- Born: January 8, 1951 Saint Louis, Missouri
- Died: March 30, 2020 (aged 69)
- Other names: Campbellock
- Style: Locking
- Website: https://campbellock.dance/

= Don Campbell (dancer) =

American dancer and choreographer (1951–2020)

Don "Campbellock" Campbell (January 8, 1951 – March 30, 2020) was an American dancer and choreographer who was best known for having invented the "locking" dance, and for his work with The Lockers. Born in Saint Louis, Missouri in January 1951, Campbell discovered dance while studying commercial art at Los Angeles Trade–Technical College.

==Early career==

In 1971, Campbell joined the cast of Soul Train once the program arrived in Los Angeles. He was a featured dancer until 1973, when he was removed from the program for requesting that performers be paid. He then recruited other dancers who had been removed for the same reason, and with them founded the Lockers.

Campbell recorded a song in 1972 titled, "The Campbellock", to go with his new high-flying, groundbreaking dance. He also established his own dance ensemble, The Campbellock Dancers. They later changed their name to The Lockers. Campbell's then girlfriend Toni Basil, former student Fred Berry, Adolfo "Shabadoo" Quinones were onetime members of the group.

The Lockers appeared with some of the greatest entertainers of all time: Frank Sinatra, Bob Hope, Sammy Davis Jr., Dean Martin, Carol Burnett, Doris Day, Dinah Shore, Merv Griffin, Bill Cosby, Roger Miller, Johnny Carson, Dick Van Dyke, Aretha Franklin, John Denver, Roberta Flack, Michael Landon, Richard Pryor, Bette Midler, Donny and Marie Osmond, Howard Cosell, and Cheech & Chong.

The Lockers also appeared on television shows including The Carol Burnett Show (as The Campbellock Dancers), The Tonight Show Starring Johnny Carson (first as The Campbellock Dancers, then as The Lockers), What's Happening (as "The Rockets"), ABC in Concert, The Grammys, The Oscars, and Saturday Night Live (as the first non-musical group to perform on the show). Campbell and his various troupes went on to amass over 80 credits to their name before retiring the act in the early 1980s.

==Cultural impact==

Some of the most popular videos of years past have featured Campbell's signature steps, predominantly by artists such as The Backstreet Boys, NSYNC, Britney Spears, Christina Aguilera, Wyclef Jean, Snoop Dogg, Jermaine Dupri, Busta Rhymes, Aaliyah, and Mýa. Janet Jackson produced videos to help promote her Rhythm Nation album, which featured Campbell's original steps. Michael Jackson used his Locking style extensively in his choreography for all of his tours and videos.

==Later years==

Campbell's later life saw him working as an instructor and ambassador, using a documented video biography, and combining it with revolutionary hands-on teaching. He took his approach around the world to such countries as Japan, Canada, Portugal, the United Kingdom, The Netherlands, and Germany.
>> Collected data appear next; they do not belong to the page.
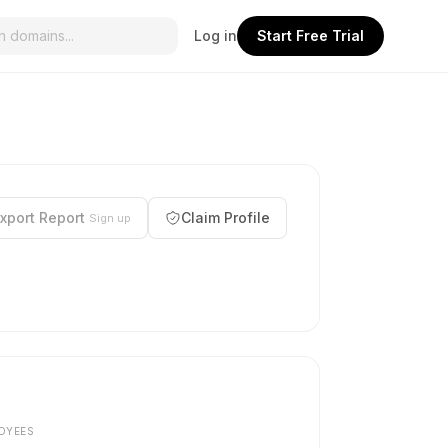
Log in
Start Free Trial
xport Report
Claim Profile
Sign up
OYEES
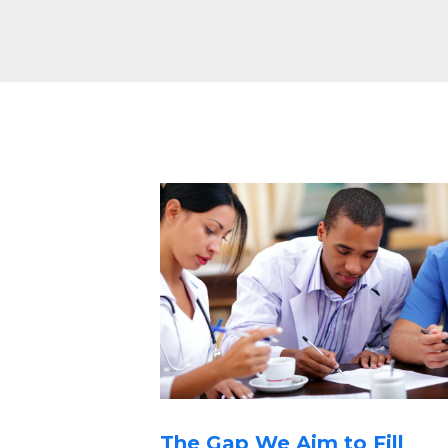
The Gap We Aim to Fill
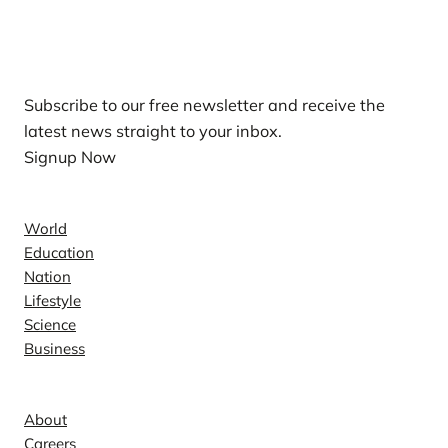
Our Newsletters
Subscribe to our free newsletter and receive the
latest news straight to your inbox.
Signup Now
News
World
Education
Nation
Lifestyle
Science
Business
Company
About
Careers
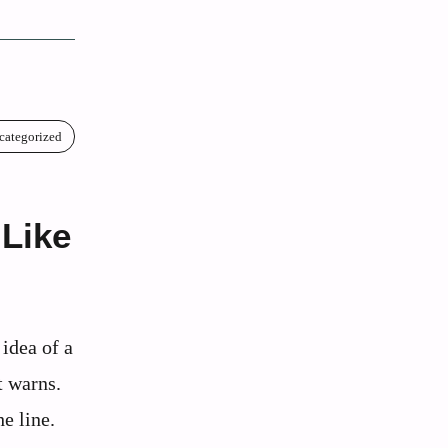
categorized
 Like
 idea of a
t warns.
e line.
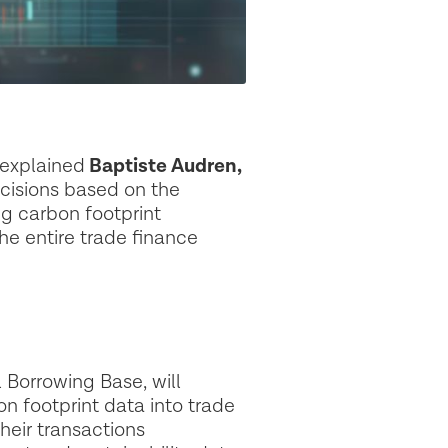
 explained
Baptiste Audren,
cisions based on the
ng carbon footprint
e entire trade finance
l Borrowing Base, will
on footprint data into trade
heir transactions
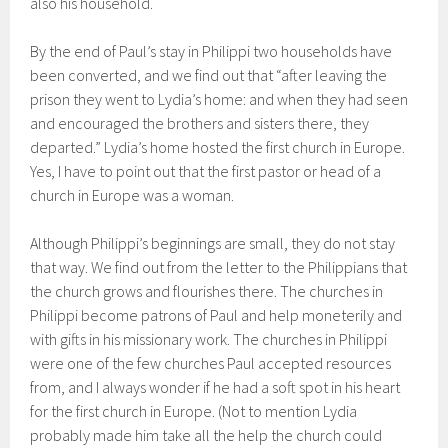
also his household.
By the end of Paul’s stay in Philippi two households have
been converted, and we find out that “after leaving the
prison they went to Lydia’s home: and when they had seen
and encouraged the brothers and sisters there, they
departed.” Lydia’s home hosted the first church in Europe.
Yes, I have to point out that the first pastor or head of a
church in Europe was a woman.
Although Philippi’s beginnings are small, they do not stay
that way. We find out from the letter to the Philippians that
the church grows and flourishes there. The churches in
Philippi become patrons of Paul and help moneterily and
with gifts in his missionary work. The churches in Philippi
were one of the few churches Paul accepted resources
from, and I always wonder if he had a soft spot in his heart
for the first church in Europe. (Not to mention Lydia
probably made him take all the help the church could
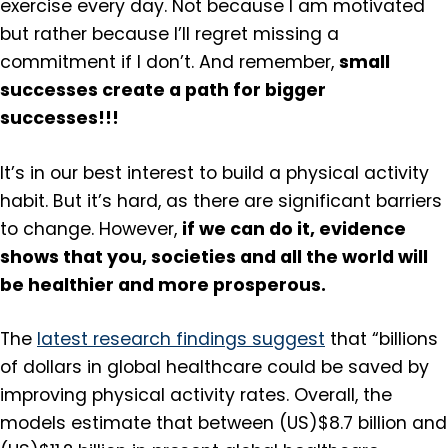
exercise every day. Not because I am motivated
but rather because I’ll regret missing a
small
commitment if I don’t. And remember,
successes create a path for bigger
successes!!!
It’s in our best interest to build a physical activity
habit. But it’s hard, as there are significant barriers
if we can do it, evidence
to change. However,
shows that you, societies and all the world will
be healthier and more prosperous.
The
latest research findings suggest
that “billions
of dollars in global healthcare could be saved by
improving physical activity rates. Overall, the
models estimate that between (US)$8.7 billion and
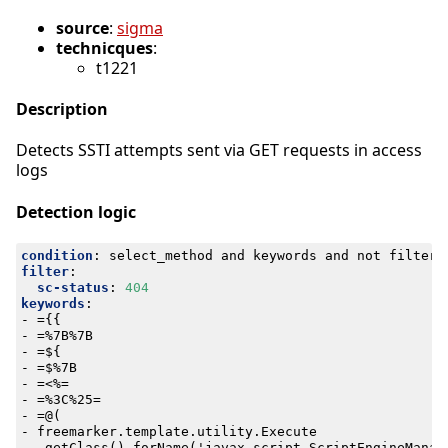
source
:
sigma
technicques
:
t1221
Description
Detects SSTI attempts sent via GET requests in access
logs
Detection logic
condition
:
select_method and keywords and not filter
filter
:
sc-status
:
404
keywords
:
- 
={{
- 
=%7B%7B
- 
=${
- 
=$%7B
- 
=<%=
- 
=%3C%25=
- 
=@(
- 
freemarker.template.utility.Execute
- 
.getClass().forName('javax.script.ScriptEngineManag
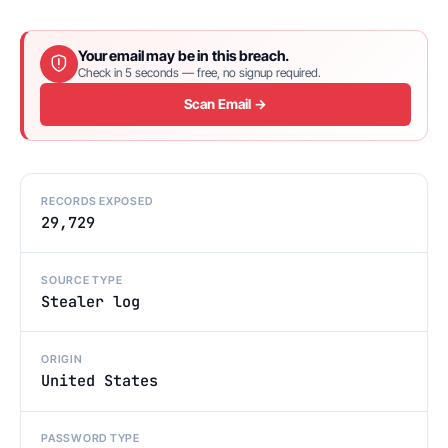
Your email may be in this breach.
Check in 5 seconds — free, no signup required.
Scan Email →
RECORDS EXPOSED
29,729
SOURCE TYPE
Stealer log
ORIGIN
United States
PASSWORD TYPE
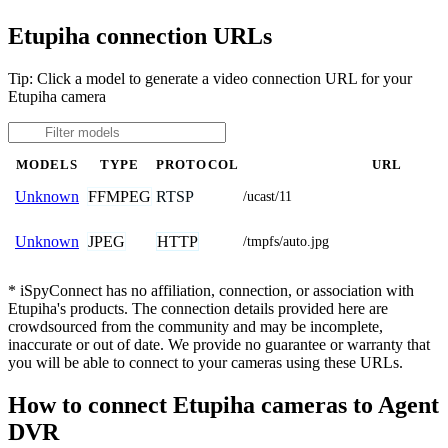
Etupiha connection URLs
Tip: Click a model to generate a video connection URL for your
Etupiha camera
MODELS
TYPE
PROTOCOL
URL
FFMPEG
RTSP
Unknown
/ucast/11
JPEG
HTTP
Unknown
/tmpfs/auto.jpg
* iSpyConnect has no affiliation, connection, or association with
Etupiha's products. The connection details provided here are
crowdsourced from the community and may be incomplete,
inaccurate or out of date. We provide no guarantee or warranty that
you will be able to connect to your cameras using these URLs.
How to connect Etupiha cameras to Agent
DVR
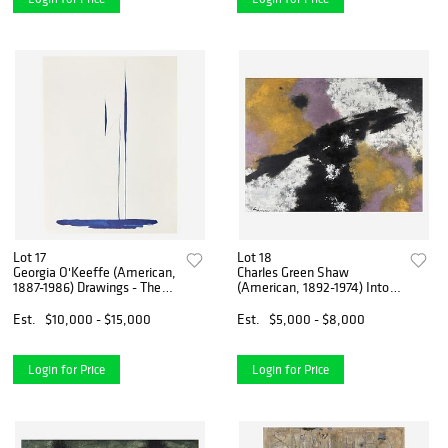
Lot 17
Lot 18
Georgia O'Keeffe (American,
Charles Green Shaw
1887-1986) Drawings - The
(American, 1892-1974) Into
Complete Set of Ten
the Light
Est.
$10,000 - $15,000
Est.
$5,000 - $8,000
Login for Price
Login for Price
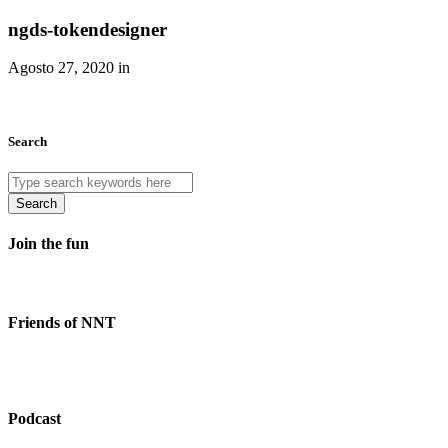
ngds-tokendesigner
Agosto 27, 2020 in
Search
Search
Join the fun
Friends of NNT
Podcast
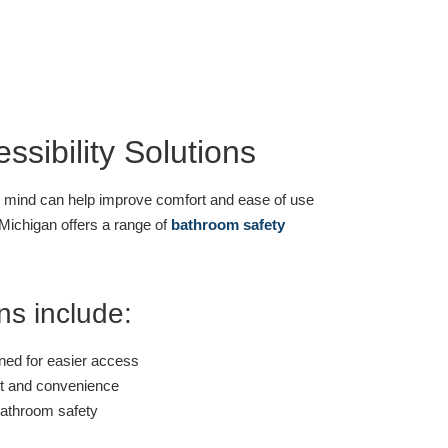
sibility Solutions
n mind can help improve comfort and ease of use
Michigan offers a range of
bathroom safety
ns include:
ned for easier access
t and convenience
bathroom safety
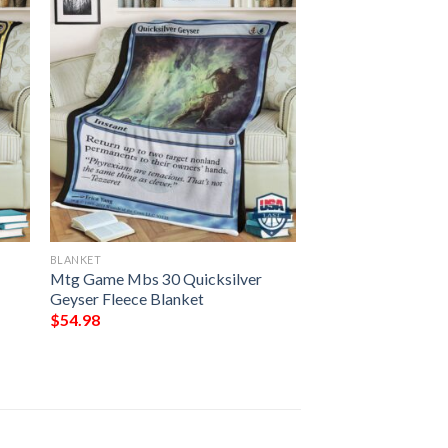
BLANKET
Mtg Game Mbs 30 Quicksilver
Geyser Fleece Blanket
$
54.98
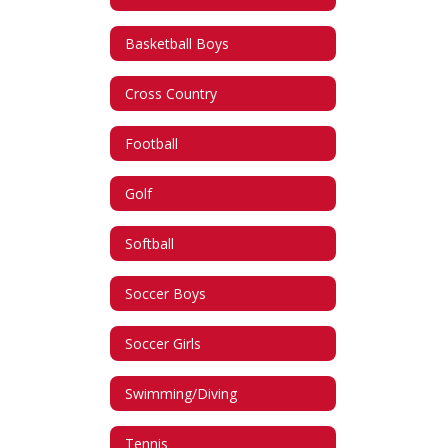
Basketball Boys
Cross Country
Football
Golf
Softball
Soccer Boys
Soccer Girls
Swimming/Diving
Tennis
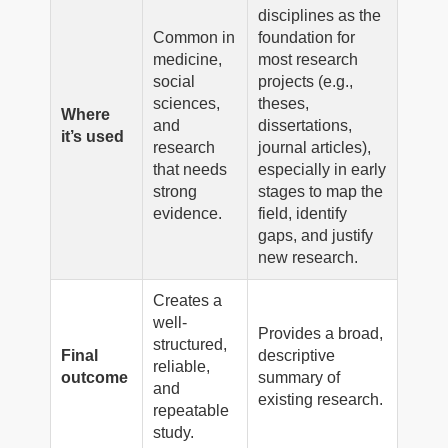
disciplines as the
Common in
foundation for
medicine,
most research
social
projects (e.g.,
sciences,
theses,
Where
and
dissertations,
it’s used
research
journal articles),
that needs
especially in early
strong
stages to map the
evidence.
field, identify
gaps, and justify
new research.
Creates a
well-
Provides a broad,
structured,
Final
descriptive
reliable,
outcome
summary of
and
existing research.
repeatable
study.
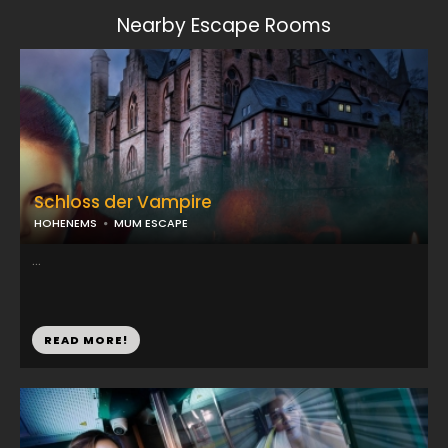
Nearby Escape Rooms
Schloss der Vampire
HOHENEMS
MUM ESCAPE
...
READ MORE!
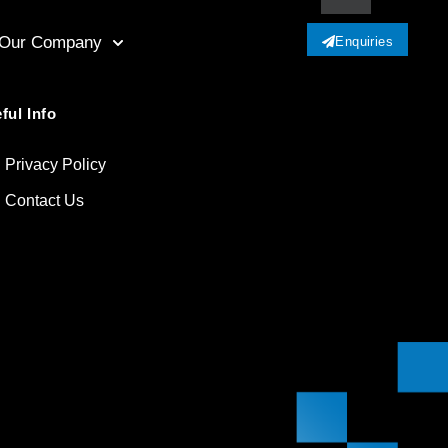
Our Company
Enquiries
ful Info
Privacy Policy
Contact Us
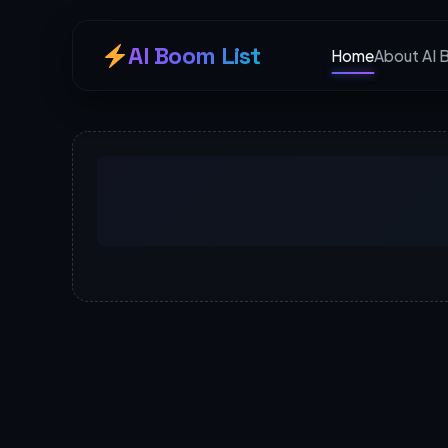
AI Boom List
Home
About AI 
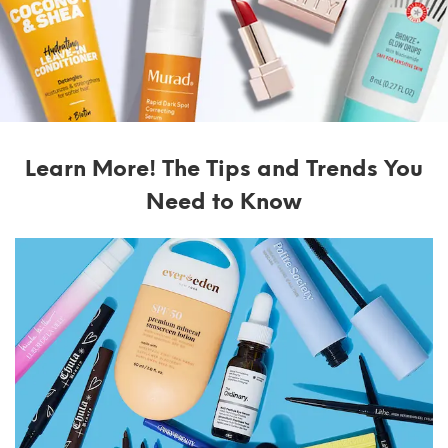
Learn More! The Tips and Trends You
Need to Know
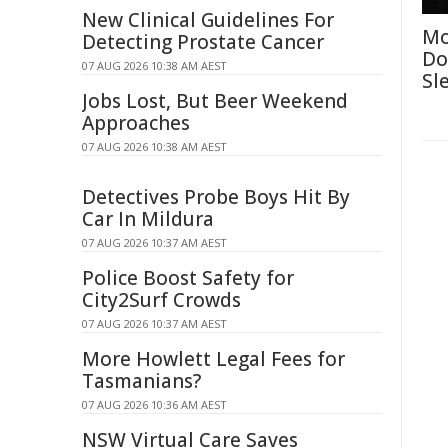
New Clinical Guidelines For
Mo
Detecting Prostate Cancer
Do
07 AUG 2026 10:38 AM AEST
Sl
Jobs Lost, But Beer Weekend
Approaches
07 AUG 2026 10:38 AM AEST
Detectives Probe Boys Hit By
Car In Mildura
07 AUG 2026 10:37 AM AEST
Police Boost Safety for
City2Surf Crowds
07 AUG 2026 10:37 AM AEST
More Howlett Legal Fees for
Tasmanians?
07 AUG 2026 10:36 AM AEST
NSW Virtual Care Saves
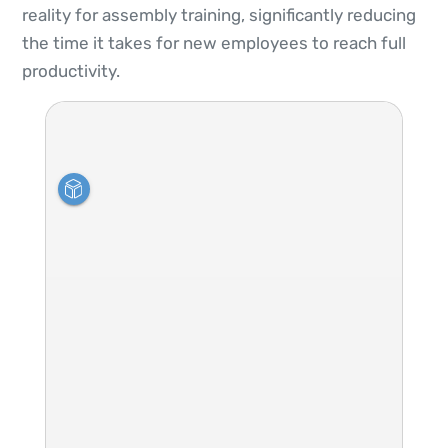
reality for assembly training, significantly reducing
the time it takes for new employees to reach full
productivity.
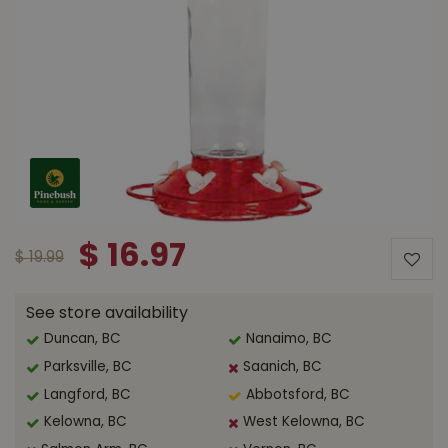
$
16
.
97
$
19
.
99
See store availability
Duncan, BC
Nanaimo, BC
Parksville, BC
Saanich, BC
Langford, BC
Abbotsford, BC
Kelowna, BC
West Kelowna, BC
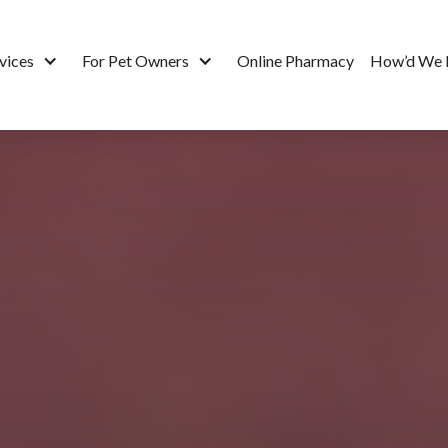
vices
For Pet Owners
Online Pharmacy
How’d We 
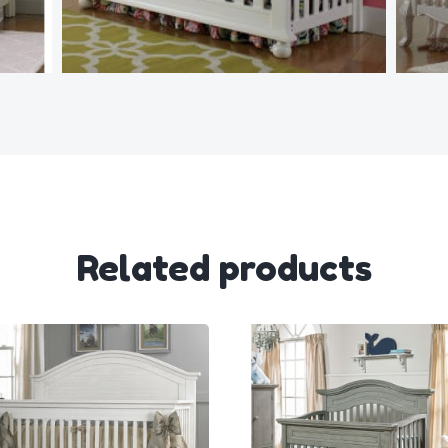
Related products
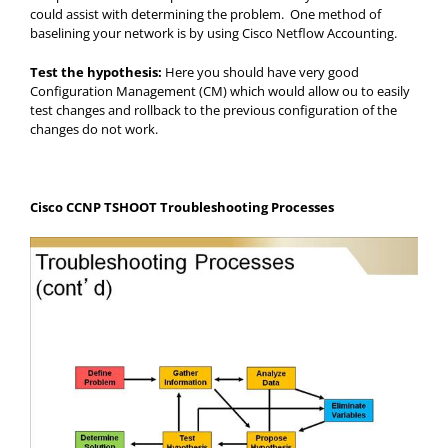
could assist with determining the problem. One method of
baselining your network is by using Cisco Netflow Accounting.
Test the hypothesis:
Here you should have very good
Configuration Management (CM) which would allow ou to easily
test changes and rollback to the previous configuration of the
changes do not work.
Cisco CCNP TSHOOT Troubleshooting Processes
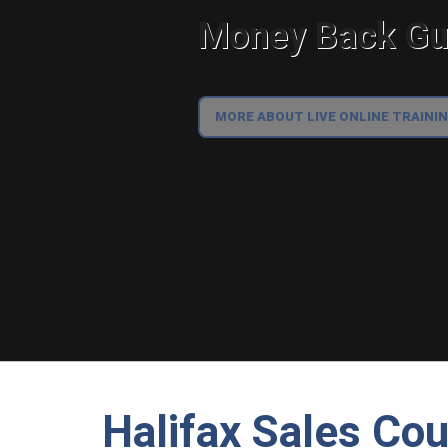
Money Back Gua
MORE ABOUT LIVE ONLINE TRAINI
Halifax Sales Co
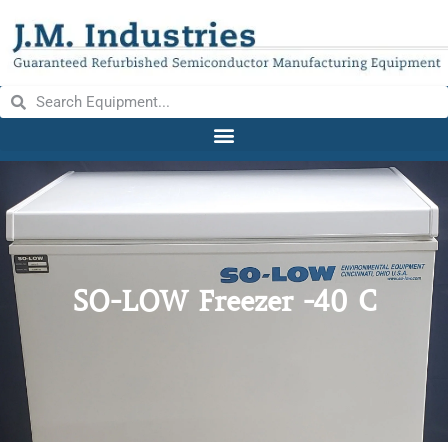
SO-LOW Freezer -40 C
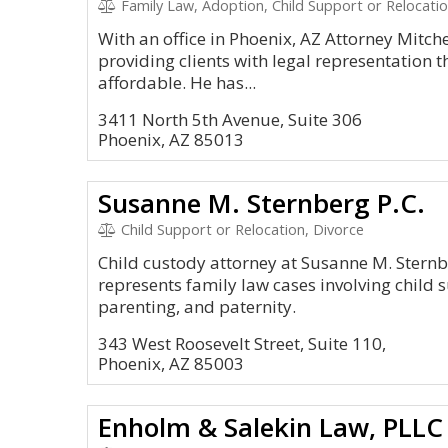
Family Law, Adoption, Child Support or Relocatio
With an office in Phoenix, AZ Attorney Mitche
providing clients with legal representation th
affordable. He has...
3411 North 5th Avenue, Suite 306
Phoenix, AZ 85013
Susanne M. Sternberg P.C.
Child Support or Relocation, Divorce
Child custody attorney at Susanne M. Sternbe
represents family law cases involving child s
parenting, and paternity.
343 West Roosevelt Street, Suite 110,
Phoenix, AZ 85003
Enholm & Salekin Law, PLLC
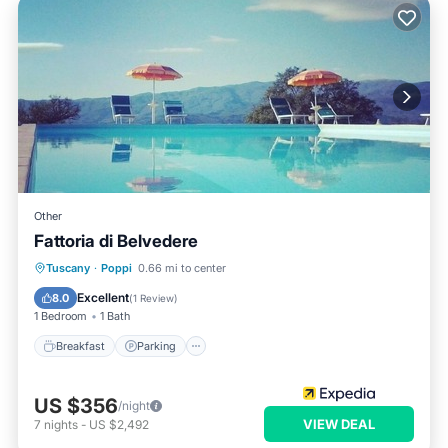
Other
Fattoria di Belvedere
Tuscany
·
Poppi
0.66 mi to center
Breakfast
Parking
Pool
Spa
Excellent
8.0
(
1 Review
)
1 Bedroom
1 Bath
Breakfast
Parking
US $356
/night
VIEW DEAL
7
nights
-
US $2,492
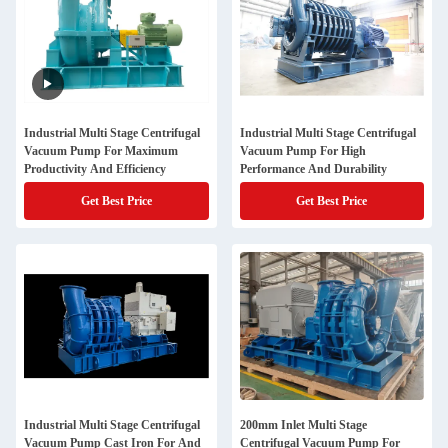
Industrial Multi Stage Centrifugal
Industrial Multi Stage Centrifugal
Vacuum Pump For Maximum
Vacuum Pump For High
Productivity And Efficiency
Performance And Durability
Get Best Price
Get Best Price
Industrial Multi Stage Centrifugal
200mm Inlet Multi Stage
Vacuum Pump Cast Iron For And
Centrifugal Vacuum Pump For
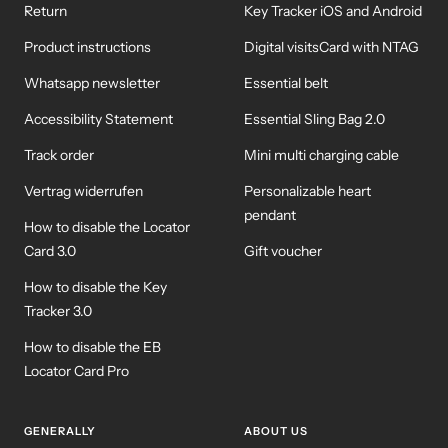
Return
Key Tracker iOS and Android
Product instructions
Digital visitsCard with NTAG
Whatsapp newsletter
Essential belt
Accessibility Statement
Essential Sling Bag 2.0
Track order
Mini multi charging cable
Vertrag widerrufen
Personalizable heart
pendant
How to disable the Locator
Card 3.0
Gift voucher
How to disable the Key
Tracker 3.0
How to disable the EB
Locator Card Pro
GENERALLY
ABOUT US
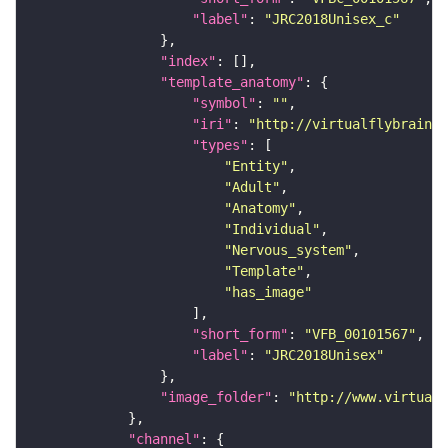
"label"
: 
"JRC2018Unisex_c"
"index"
"template_anatomy"
"symbol"
: 
""
"iri"
: 
"http://virtualflybrain.o
"types"
"Entity"
"Adult"
"Anatomy"
"Individual"
"Nervous_system"
"Template"
"has_image"
"short_form"
: 
"VFB_00101567"
"label"
: 
"JRC2018Unisex"
"image_folder"
: 
"http://www.virtualf
"channel"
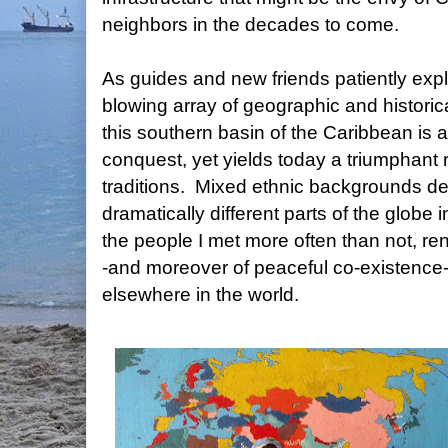
neighbors in the decades to come.
As guides and new friends patiently exp
blowing array of geographic and historica
this southern basin of the Caribbean is a
conquest, yet yields today a triumphant 
traditions. Mixed ethnic backgrounds der
dramatically different parts of the globe
the people I met more often than not, rend
-and moreover of peaceful co-existence-
elsewhere in the world.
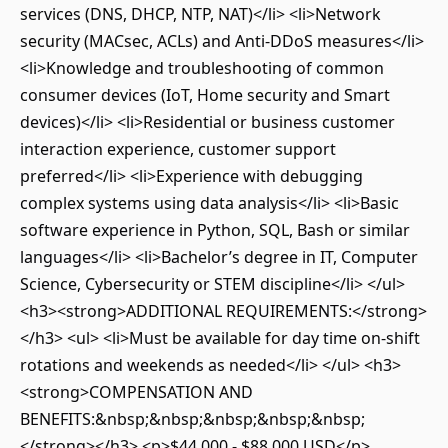
services (DNS, DHCP, NTP, NAT)</li> <li>Network
security (MACsec, ACLs) and Anti-DDoS measures</li>
<li>Knowledge and troubleshooting of common
consumer devices (IoT, Home security and Smart
devices)</li> <li>Residential or business customer
interaction experience, customer support
preferred</li> <li>Experience with debugging
complex systems using data analysis</li> <li>Basic
software experience in Python, SQL, Bash or similar
languages</li> <li>Bachelor’s degree in IT, Computer
Science, Cybersecurity or STEM discipline</li> </ul>
<h3><strong>ADDITIONAL REQUIREMENTS:</strong>
</h3> <ul> <li>Must be available for day time on-shift
rotations and weekends as needed</li> </ul> <h3>
<strong>COMPENSATION AND
BENEFITS:&nbsp;&nbsp;&nbsp;&nbsp;&nbsp;
</strong></h3> <p>$44,000 - $88,000 USD</p>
With the expansion of hip-hop culture worldwide, Campbell made his presence felt attending many prominent events, including Rennie Harris Puremovement Presents Illdelphi Legends and The Legends of HipHop, The Back to Mecca Conferences, The Bboy Summits, The American Street Dance Championships, The 1st Annual HipHop Dance Awards, The Bboy Pro-Am, The Zulu Nation Anniversary, The USA/World HipHop Dance Championships, and Up Jump The Boogie.

Campbell was honored at the first ever Hip-Hop Conference, which was held at the Rock and Roll Hall of Fame. Artifacts such as Campbell's outfits worn during his career were on display inside the Hall, as part of an exhibit designed to help promote awareness about Hip-Hop culture.

The media renewed interest in Campbell over the years. Articles have appeared in publications Like: WAV/Kotori Magazine (2005), Elemental Magazine (05/04), V Magazine (09/02), RapPages (04/99 and 12/98), Insomniac (1/99), Vibe (9/98), New York Press (9/98) LA Times (3/94), as well as, 360HipHop.com (07/00) and Charged.com (09/98). Don also headlines a chapter on early LA Hip-Hop in the coffee table book "Vibe's History of Hip-Hop"

Latterly, as well as making teaching, judging, and speaking engagements, Campbell was also working on a number of projects with his son Dennis which included an illustrated book of his dance teachings, an autobiography, a DVD, and a feature film based on his life.

He died in Santa Clarita, California in March 2020 at the age of 69.